++++ Given records

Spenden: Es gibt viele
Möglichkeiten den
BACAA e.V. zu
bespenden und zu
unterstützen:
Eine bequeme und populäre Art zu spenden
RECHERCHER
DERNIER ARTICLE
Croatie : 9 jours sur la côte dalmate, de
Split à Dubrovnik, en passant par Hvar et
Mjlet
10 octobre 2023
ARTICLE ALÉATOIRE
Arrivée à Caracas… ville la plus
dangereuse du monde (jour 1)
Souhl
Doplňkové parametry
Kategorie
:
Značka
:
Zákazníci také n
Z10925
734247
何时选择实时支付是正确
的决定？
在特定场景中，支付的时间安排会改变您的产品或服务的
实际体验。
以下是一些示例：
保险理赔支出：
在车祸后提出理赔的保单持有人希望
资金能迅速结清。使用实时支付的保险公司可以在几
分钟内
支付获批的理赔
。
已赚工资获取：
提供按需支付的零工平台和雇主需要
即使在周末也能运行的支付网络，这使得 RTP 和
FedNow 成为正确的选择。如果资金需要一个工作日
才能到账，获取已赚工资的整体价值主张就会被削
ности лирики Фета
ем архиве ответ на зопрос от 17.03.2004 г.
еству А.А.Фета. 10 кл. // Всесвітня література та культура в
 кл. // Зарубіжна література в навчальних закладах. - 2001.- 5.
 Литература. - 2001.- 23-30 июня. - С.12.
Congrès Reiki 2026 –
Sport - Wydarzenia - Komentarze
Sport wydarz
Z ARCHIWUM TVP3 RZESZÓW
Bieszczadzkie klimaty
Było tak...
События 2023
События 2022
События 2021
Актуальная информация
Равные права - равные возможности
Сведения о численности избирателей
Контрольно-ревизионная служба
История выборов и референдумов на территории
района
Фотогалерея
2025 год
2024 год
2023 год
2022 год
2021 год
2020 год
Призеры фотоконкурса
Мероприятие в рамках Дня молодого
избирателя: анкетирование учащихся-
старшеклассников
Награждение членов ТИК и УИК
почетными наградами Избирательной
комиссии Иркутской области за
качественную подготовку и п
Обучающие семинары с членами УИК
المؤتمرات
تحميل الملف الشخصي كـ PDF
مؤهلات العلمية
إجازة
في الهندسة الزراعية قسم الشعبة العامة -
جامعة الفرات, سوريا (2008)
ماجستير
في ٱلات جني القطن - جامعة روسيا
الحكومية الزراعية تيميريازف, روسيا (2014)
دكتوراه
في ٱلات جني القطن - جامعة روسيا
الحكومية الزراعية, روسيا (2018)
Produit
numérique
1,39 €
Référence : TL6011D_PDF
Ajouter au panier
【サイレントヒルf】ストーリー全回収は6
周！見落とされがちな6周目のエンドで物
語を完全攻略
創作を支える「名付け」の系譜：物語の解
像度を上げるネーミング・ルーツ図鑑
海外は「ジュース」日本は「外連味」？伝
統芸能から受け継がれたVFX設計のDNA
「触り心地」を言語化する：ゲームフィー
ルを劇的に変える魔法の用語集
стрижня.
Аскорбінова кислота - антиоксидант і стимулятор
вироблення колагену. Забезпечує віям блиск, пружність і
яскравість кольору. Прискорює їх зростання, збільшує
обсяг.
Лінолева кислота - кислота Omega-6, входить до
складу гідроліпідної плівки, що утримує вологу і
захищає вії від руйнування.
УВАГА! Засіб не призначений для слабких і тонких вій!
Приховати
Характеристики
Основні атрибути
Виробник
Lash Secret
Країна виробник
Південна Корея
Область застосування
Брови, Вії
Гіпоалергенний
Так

++++++++
++++ Given records

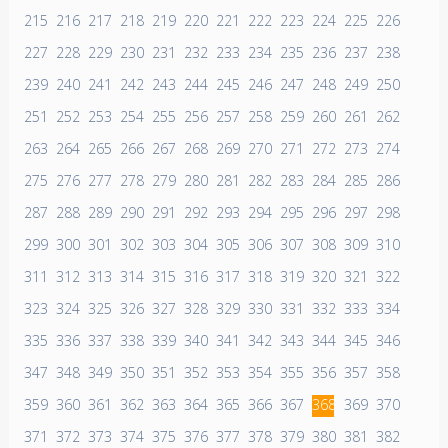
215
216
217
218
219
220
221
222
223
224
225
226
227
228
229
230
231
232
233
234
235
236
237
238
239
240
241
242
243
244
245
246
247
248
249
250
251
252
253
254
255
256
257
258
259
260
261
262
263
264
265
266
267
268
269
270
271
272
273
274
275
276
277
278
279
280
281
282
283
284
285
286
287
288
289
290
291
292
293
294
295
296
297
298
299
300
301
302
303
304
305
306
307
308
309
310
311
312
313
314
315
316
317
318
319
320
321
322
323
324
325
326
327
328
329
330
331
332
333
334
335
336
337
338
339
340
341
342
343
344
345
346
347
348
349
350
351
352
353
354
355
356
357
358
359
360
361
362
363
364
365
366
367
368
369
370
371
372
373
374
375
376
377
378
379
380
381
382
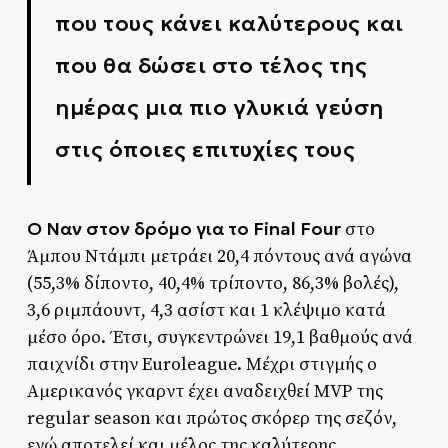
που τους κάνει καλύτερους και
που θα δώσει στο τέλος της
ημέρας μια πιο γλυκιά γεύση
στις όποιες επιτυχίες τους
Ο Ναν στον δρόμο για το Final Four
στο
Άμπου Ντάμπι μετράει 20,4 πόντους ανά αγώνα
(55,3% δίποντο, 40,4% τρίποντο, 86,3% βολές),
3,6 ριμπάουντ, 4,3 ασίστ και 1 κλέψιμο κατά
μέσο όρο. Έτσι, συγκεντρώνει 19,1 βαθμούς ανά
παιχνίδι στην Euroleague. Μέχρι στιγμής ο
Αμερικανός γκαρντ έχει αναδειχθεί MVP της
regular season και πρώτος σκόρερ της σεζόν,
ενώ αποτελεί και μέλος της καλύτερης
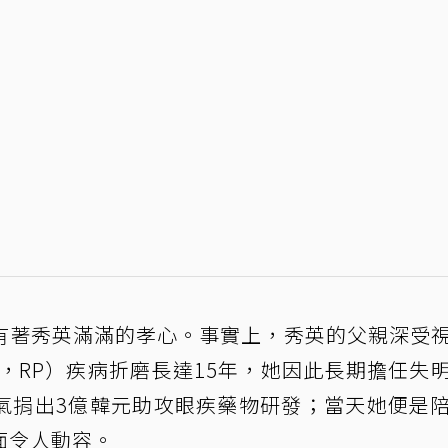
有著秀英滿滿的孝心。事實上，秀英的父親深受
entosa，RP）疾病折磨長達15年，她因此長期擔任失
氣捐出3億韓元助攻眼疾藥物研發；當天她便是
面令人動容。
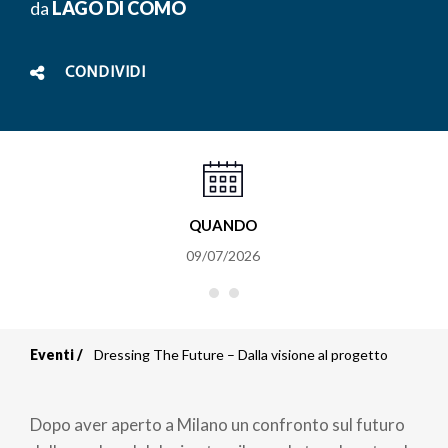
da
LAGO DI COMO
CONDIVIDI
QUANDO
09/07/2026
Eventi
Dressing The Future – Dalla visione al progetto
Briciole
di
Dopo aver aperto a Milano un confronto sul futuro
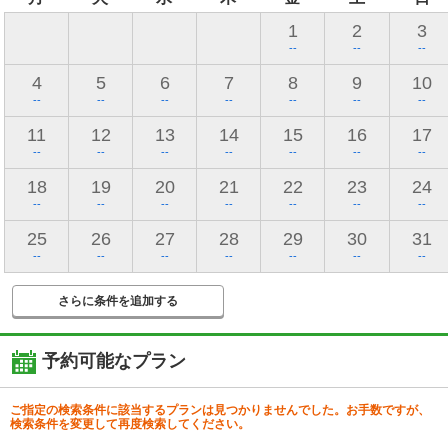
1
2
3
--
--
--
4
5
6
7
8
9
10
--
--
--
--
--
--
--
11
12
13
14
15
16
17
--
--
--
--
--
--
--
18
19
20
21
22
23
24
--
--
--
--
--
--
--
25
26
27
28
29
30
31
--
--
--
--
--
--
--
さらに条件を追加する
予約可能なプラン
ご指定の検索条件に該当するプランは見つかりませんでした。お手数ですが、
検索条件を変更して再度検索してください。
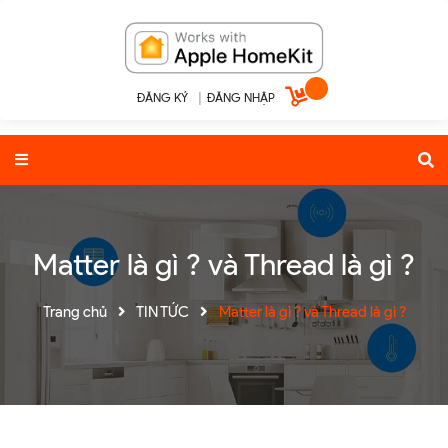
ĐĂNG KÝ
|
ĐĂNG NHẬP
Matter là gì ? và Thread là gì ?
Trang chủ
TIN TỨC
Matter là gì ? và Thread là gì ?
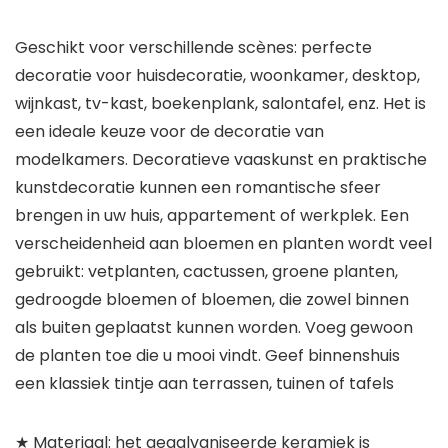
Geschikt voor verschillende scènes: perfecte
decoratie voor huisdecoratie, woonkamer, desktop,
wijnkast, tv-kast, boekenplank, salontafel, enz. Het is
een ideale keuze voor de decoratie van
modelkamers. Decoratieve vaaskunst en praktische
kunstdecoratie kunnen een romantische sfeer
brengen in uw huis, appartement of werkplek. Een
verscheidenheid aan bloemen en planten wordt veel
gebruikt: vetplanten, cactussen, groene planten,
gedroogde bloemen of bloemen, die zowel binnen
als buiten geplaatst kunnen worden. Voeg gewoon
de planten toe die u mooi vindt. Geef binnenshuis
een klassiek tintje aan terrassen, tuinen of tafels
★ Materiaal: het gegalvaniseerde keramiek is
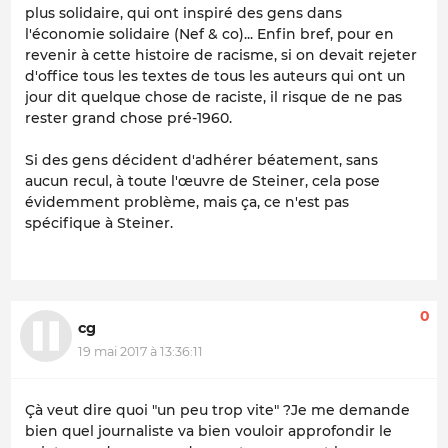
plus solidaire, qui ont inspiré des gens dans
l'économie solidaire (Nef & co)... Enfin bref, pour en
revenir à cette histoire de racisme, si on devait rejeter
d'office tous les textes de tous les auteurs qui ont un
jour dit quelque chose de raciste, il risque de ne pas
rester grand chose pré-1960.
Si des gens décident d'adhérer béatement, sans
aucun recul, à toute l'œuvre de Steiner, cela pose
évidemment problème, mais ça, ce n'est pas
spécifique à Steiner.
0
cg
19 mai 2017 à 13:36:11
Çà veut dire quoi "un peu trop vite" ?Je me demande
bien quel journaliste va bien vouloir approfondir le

++++++++

Exercise instructions: Count up the lines in the entries above where the word "planten" appears, and give the figure with nothing added.

Result of the task: 3